Clover Food | Drink
155 Bank St., 613-680-8803, cloverottawa.ca
Open: Monday to Thursday 11 a.m. to 2 p.m., Friday and Saturday 11 a.m. to 10 p.m. Closed Sunday
Prices: Lunch mains $12 to $15, dinner mains $18 to $23
Access: One step into restaurant, washrooms downstairs
On the Saturday night before Labour Day, the stretch of Bank Street on either side of Laurier Avenue struck us as a bit of a no man’s land. As we walked to Clover, all that was missing was some rolling tumbleweed.
When we entered that long, narrow eatery, which opened in mid-June where the upscale sandwich outpost Bowich had been, it wasn’t much better. We three were the only customers, and something about twilight and the eatery’s largely unadorned white and blond wood walls made Clover seem especially under-populated.
That was a shame. Not because we were lonely in that 40-seat space, but because chef/co-owner West de Castro’s food deserved to be ordered and enjoyed.
De Castro, who in May left her sous-chef position at ZenKitchen to open Clover, puts out what she calls “simple, humble food,” in line, I suppose, with the dining room’s stylish minimalism and hard, wooden, schoolhouse chairs.
But her assessment might be too modest, given, for example, the spot-on seasoning and cooking of the bison flank steak that I tried, or the well-crafted, intriguing polenta cake that was a likable oddball on one of de Castro’s desserts.
True, Clover does not serve flashy, trendy food. But most of what I’ve tasted during my dinner and lunch visits has been tasty and smile-inducing as well as straightforward, cleanly conceived and fairly priced.
Here, no main course at dinner topped $23. Some of those main portions were on the smaller side, but more important are de Castro’s attention to details and quality regarding what’s on her plates.
Locavores will high-five over Clover’s reliance on local producers such as Juniper Organic Farms, Mariposa Farms, Beking’s Poultry Farm, Apiary 613 and Whalesbone fish supply. Also, four Ottawa-area craft brews and five Ontario wines are on Clover’s menu.
From de Castro’s concise and thoughtful menu (which she tells me will see much gradual turnover as fall arrives), I’ve tried two fine soups. A smooth pea-and-fennel potage was perked by a slick of fennel oil, and my favourite, a rich and varied chowder that balanced sweet charred corn, potatoes, caramelized pearl onions and chunks of bacon.

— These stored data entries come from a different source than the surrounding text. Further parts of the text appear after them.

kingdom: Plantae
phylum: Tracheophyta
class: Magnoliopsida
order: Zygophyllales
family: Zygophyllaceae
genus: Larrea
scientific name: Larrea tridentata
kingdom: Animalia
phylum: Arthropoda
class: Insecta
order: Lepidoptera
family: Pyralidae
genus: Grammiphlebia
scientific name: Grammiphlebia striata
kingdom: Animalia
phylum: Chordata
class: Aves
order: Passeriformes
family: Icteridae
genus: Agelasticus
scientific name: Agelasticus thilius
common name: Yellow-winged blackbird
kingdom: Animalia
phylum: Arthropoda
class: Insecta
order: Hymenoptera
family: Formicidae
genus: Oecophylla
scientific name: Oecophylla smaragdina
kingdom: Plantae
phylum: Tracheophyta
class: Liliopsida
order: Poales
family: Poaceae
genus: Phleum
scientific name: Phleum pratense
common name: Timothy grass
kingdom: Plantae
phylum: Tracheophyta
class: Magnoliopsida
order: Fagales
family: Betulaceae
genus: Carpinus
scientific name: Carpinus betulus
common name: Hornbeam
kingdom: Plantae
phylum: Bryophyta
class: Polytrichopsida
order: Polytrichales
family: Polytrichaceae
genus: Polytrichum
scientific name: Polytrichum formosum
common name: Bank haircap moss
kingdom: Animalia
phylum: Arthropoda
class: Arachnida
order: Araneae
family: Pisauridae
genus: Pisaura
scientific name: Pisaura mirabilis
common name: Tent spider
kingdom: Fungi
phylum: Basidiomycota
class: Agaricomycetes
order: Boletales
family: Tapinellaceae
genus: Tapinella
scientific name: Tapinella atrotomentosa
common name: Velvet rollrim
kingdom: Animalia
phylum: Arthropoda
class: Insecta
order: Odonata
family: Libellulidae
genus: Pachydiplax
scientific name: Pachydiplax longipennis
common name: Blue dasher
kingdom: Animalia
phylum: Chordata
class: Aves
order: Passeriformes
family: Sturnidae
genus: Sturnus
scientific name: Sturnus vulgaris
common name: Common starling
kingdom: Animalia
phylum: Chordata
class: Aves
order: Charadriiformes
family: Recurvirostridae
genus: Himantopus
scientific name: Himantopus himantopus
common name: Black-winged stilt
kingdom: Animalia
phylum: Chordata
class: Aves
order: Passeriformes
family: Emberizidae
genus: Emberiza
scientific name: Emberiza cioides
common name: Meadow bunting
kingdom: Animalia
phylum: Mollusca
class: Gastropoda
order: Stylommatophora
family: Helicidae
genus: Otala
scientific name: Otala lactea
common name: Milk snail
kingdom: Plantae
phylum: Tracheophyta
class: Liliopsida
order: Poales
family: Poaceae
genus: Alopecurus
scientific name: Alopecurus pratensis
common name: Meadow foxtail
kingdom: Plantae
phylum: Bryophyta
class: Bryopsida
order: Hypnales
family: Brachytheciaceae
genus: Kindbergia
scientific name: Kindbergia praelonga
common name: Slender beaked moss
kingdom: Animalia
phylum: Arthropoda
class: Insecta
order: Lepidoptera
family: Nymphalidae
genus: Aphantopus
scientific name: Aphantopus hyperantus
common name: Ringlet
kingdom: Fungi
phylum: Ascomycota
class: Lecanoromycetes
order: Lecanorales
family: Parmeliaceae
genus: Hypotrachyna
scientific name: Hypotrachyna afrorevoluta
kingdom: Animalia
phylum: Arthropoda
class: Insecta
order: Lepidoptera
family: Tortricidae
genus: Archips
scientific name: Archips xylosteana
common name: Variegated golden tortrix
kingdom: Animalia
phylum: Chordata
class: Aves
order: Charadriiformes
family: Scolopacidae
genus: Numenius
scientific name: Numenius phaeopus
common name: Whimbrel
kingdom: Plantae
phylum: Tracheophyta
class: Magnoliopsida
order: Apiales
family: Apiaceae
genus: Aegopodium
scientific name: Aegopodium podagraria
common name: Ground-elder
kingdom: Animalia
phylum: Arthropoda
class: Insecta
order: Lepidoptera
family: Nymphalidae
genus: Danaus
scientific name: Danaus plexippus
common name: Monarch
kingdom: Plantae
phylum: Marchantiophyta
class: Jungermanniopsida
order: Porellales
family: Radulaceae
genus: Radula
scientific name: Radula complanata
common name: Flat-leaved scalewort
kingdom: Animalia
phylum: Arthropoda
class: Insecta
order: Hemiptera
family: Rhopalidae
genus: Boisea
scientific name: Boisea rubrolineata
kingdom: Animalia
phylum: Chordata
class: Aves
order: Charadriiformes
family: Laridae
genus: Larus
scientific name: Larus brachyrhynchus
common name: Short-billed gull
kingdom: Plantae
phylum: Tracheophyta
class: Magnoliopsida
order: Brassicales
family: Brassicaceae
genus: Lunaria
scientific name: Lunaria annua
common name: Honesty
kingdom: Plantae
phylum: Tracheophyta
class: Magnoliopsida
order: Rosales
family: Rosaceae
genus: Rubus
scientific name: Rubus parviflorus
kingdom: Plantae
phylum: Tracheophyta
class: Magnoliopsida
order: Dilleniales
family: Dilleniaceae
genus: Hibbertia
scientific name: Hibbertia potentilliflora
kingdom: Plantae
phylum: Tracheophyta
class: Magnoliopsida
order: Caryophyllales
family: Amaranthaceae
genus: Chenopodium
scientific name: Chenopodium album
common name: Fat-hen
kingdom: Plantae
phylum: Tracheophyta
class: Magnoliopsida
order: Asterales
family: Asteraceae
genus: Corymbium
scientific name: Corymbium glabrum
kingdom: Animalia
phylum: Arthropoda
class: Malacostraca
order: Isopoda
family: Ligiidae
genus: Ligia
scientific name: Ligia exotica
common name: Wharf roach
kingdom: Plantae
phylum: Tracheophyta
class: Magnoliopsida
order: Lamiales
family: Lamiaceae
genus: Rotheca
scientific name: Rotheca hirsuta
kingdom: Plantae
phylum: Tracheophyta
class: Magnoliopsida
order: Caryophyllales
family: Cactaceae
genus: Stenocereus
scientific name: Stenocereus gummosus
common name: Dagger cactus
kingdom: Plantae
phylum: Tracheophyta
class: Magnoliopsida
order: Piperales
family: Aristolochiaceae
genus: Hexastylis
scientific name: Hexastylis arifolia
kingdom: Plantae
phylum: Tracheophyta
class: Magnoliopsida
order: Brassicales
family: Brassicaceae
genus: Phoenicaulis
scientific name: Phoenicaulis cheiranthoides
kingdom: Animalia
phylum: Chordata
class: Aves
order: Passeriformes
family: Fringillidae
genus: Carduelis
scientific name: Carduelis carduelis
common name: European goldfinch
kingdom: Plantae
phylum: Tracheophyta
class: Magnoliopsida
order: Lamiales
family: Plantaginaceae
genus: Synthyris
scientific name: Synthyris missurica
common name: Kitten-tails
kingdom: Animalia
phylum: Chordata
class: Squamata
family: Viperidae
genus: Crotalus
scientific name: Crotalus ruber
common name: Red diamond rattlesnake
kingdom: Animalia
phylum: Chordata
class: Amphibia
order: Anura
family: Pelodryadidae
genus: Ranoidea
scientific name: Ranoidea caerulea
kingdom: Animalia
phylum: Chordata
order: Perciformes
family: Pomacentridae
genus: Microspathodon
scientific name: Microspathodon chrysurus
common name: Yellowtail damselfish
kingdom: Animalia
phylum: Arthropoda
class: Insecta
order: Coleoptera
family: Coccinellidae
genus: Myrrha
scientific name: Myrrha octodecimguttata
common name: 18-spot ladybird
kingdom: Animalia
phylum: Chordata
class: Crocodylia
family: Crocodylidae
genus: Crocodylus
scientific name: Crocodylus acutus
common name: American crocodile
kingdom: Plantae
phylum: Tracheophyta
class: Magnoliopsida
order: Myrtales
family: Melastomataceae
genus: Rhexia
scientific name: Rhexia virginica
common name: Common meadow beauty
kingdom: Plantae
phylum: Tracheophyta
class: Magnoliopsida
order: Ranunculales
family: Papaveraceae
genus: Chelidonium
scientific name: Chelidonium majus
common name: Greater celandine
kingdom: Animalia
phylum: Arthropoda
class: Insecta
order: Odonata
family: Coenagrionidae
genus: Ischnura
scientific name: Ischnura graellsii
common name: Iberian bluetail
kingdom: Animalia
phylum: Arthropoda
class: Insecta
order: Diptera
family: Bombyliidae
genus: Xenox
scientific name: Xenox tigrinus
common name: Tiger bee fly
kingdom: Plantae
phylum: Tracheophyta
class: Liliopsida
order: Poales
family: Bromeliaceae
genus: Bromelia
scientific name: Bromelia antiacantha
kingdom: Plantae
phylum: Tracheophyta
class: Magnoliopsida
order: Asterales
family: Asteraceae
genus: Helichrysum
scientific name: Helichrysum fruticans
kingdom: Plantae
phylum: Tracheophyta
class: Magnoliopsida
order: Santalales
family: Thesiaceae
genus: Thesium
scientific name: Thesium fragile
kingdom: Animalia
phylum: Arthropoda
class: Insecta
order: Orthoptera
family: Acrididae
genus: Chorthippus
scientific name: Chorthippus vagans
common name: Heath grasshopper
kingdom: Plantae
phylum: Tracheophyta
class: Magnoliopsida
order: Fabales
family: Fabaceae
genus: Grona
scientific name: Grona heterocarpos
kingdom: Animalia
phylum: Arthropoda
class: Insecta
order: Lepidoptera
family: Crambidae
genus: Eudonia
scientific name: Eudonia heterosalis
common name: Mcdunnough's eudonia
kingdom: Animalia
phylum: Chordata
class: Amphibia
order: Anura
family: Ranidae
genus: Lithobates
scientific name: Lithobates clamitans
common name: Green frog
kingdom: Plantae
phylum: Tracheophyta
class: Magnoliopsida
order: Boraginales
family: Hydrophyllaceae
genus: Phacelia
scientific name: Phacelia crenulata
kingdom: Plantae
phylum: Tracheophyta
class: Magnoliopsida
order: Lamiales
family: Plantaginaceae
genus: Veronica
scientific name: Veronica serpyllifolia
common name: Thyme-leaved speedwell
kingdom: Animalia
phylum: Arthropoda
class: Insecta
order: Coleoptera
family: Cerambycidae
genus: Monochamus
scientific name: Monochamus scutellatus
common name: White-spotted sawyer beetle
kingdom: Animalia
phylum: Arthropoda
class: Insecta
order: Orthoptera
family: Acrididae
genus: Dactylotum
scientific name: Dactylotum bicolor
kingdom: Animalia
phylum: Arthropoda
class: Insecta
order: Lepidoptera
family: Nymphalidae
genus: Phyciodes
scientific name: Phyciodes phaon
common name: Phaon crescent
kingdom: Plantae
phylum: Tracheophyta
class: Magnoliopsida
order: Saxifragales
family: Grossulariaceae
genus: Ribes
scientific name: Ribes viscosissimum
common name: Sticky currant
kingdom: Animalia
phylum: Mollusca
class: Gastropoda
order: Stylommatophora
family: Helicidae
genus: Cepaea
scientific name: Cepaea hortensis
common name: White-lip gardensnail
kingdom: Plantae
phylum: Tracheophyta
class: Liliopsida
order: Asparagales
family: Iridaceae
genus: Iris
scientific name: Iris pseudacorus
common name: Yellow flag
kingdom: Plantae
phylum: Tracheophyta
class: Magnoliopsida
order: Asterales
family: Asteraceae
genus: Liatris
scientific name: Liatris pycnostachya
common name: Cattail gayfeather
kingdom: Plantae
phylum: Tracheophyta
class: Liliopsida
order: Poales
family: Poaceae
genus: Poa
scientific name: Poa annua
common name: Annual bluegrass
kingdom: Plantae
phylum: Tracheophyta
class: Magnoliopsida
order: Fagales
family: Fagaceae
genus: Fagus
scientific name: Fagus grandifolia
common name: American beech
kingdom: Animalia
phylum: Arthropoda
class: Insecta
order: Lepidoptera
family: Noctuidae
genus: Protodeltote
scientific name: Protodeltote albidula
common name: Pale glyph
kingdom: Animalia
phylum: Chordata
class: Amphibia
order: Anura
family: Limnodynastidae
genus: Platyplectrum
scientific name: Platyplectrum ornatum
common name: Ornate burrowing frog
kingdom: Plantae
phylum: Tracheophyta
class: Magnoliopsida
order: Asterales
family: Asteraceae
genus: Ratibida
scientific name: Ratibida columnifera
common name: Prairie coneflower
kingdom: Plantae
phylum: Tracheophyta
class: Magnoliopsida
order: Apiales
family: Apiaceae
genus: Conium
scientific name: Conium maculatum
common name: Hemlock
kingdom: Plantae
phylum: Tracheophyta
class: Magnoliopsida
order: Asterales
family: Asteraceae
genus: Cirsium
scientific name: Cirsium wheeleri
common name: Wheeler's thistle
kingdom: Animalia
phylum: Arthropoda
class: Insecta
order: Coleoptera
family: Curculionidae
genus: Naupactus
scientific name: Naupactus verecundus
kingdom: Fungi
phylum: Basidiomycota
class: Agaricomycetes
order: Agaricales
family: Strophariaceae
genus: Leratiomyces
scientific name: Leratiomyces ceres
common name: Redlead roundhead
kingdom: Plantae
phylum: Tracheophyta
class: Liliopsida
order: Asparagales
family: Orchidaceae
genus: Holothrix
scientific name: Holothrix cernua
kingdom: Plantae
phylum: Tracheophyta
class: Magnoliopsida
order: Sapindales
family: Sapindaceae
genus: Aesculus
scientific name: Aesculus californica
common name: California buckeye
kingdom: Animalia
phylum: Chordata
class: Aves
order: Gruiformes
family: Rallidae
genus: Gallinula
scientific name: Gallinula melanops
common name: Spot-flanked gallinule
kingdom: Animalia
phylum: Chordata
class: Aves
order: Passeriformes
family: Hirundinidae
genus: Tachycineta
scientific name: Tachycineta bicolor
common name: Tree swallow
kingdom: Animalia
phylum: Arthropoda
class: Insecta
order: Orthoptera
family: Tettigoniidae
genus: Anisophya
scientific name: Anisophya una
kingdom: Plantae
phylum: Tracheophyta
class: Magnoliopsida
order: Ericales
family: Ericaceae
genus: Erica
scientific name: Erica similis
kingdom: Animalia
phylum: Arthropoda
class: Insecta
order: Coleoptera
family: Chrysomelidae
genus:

At lunch, a grilled romaine salad did less for me. Its Caesar-style dressing could have been brighter and punchier and slices of plain grilled bread underwhelmed. Maybe I’d left it on the plate too long before trying it because I was so focused on chowder.
Three of four main courses were the kind of memorable, well-composed plates that merit return visits. That bison steak hit it out of the park, not only because of its meat, but thanks as well to a slab of sumptuous cornbread topped with a melting compound butter of garlic, parsley and oregano.
Chicken adobo — a thigh and drumstick braised to be winningly tender in that distinctly Filipino mix of vinegar, soy sauce and garlic — was a bowl of savoury, exotic comfort, supported not just by confit fingerling potatoes and kale, but by the crisp cracker of chicken skin that flew like a flag atop the meat.
At lunch, smelts were pleasantly salted, clean-tasting and texturally perfect, while the mound of salad beneath them was thick with slices of cucumber, vibrant tomatoes, the hit of black olives and dabs of basil aioli.
Bucatini, a pasta akin to a thicker, more interesting spaghetti, was sparely adorned with a red sauce flecked with sausage and bread crumbs. De Castro told me during a phone interview that this dish was intended as a “safe” dish for customers daunted by smelts and the like. I thought it could have been more bold and meaty.
Of three desserts, I’ve tried a pleasing muddle of chocolate cake, peanut butter mousse and raspberries.
It met expectations, but was topped by de Castro’s “Fugazi,” a precise, surprising little plate of seared polenta, discs of banana drizzled with caramel and a scattering of maple granola.
Like the similarly commendable Rex near Little Italy, Clover follows a lunch-centric business model, opening noon-hour eaters most days of the week, but serving dinner only on Fridays and Saturdays. But de Castro’s food is certainly good enough to make you want to eat it more often than that.